Oil prices dip, stay near 5-month low on US-China trade tensions, looming supply surplus

Oil prices continued to hover near a five-month low on Wednesday, driven by escalating trade tensions between the U.S. and China and a forecasted global oil supply surplus by 2026. Brent crude futures dropped by 23 cents, or 0.4%, to $62.16 a barrel, while U.S. West Texas Intermediate futures fell by 14 cents, or 0.2%, to $58.56. Both benchmarks are on track for their lowest closing levels since May 7. The International Energy Agency (IEA) warned that the oil market could face a surplus of up to 4 million barrels per day next year, exacerbated by increased output from OPEC+ and sluggish demand. The U.S.-China trade dispute has intensified recently, with both nations imposing additional port fees on cargo ships, potentially disrupting global freight flows. U.S. Treasury Secretary Scott Bessent emphasized that Washington does not seek to escalate the conflict, noting President Donald Trump’s readiness to meet Chinese President Xi Jinping later this month.

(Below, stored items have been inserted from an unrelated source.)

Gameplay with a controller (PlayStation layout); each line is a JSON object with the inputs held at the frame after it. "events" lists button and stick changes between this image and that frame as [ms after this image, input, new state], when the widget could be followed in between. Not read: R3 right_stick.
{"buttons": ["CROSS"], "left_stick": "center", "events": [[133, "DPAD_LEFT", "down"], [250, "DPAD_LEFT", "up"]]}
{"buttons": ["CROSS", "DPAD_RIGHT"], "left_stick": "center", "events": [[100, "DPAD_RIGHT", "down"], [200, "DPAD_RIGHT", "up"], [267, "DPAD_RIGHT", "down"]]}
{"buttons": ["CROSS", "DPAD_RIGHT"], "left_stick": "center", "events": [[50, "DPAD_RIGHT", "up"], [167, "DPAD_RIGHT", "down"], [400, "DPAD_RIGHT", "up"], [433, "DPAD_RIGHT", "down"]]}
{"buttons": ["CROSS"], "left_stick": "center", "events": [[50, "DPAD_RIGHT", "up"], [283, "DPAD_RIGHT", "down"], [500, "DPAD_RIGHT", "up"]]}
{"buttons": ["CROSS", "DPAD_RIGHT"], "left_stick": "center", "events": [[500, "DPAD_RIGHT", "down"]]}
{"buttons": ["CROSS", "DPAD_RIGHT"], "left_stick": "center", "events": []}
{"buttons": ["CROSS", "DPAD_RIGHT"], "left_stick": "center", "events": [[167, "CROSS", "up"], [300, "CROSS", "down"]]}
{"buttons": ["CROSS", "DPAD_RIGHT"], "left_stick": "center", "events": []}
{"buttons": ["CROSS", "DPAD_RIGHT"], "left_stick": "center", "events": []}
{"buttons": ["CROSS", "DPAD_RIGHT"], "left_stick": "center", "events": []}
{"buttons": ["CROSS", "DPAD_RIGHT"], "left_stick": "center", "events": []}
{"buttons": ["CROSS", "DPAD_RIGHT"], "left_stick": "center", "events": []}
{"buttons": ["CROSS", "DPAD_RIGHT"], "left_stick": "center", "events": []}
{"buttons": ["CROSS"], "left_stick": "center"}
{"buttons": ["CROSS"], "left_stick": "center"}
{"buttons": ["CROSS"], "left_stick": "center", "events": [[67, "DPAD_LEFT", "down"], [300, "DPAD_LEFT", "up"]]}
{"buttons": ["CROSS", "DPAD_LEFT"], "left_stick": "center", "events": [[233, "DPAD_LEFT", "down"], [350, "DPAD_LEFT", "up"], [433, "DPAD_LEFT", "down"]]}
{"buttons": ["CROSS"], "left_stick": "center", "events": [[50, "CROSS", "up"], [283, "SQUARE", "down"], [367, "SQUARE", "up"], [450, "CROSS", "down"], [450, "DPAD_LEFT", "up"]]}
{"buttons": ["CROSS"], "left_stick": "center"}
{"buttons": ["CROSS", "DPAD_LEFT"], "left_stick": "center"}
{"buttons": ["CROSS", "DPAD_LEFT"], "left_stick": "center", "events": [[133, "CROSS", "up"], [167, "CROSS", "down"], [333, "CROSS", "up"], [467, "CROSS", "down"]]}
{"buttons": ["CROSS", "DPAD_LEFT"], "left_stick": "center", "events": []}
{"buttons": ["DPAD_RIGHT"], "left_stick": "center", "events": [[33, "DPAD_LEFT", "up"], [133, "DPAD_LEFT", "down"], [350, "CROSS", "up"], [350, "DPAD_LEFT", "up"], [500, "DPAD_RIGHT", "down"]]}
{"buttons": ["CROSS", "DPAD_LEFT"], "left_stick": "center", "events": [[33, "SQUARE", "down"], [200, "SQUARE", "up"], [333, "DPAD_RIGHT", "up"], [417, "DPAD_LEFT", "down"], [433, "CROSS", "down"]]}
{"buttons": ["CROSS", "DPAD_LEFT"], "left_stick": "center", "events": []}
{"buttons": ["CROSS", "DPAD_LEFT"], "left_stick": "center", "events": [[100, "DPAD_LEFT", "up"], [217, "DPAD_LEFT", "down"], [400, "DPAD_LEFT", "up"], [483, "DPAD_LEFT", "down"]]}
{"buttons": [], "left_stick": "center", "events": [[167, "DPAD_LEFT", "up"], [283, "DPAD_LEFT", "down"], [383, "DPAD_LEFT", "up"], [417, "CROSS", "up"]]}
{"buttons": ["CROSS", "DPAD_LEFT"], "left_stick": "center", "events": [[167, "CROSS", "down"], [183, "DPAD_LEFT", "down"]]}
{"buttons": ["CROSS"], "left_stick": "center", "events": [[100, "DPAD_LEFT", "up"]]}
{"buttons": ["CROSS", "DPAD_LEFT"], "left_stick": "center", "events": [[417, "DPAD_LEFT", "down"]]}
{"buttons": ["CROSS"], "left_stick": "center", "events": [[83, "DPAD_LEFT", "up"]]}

Meanwhile, China has tightened rare earth export controls, and Trump has threatened to raise tariffs on Chinese goods to 100%. Deflationary pressures persist in China, with falling consumer and producer prices in September, while U.S. investors anticipate further Federal Reserve rate cuts. In other developments, Britain imposed new sanctions on Russia’s largest oil companies, Lukoil and Rosneft, targeting 51 shadow fleet tankers to curb Kremlin revenues. Azerbaijan reported a 4.2% drop in oil output for the first nine months of the year. U.S. crude stockpiles are expected to rise by 0.2 million barrels, marking the first three-week increase since April.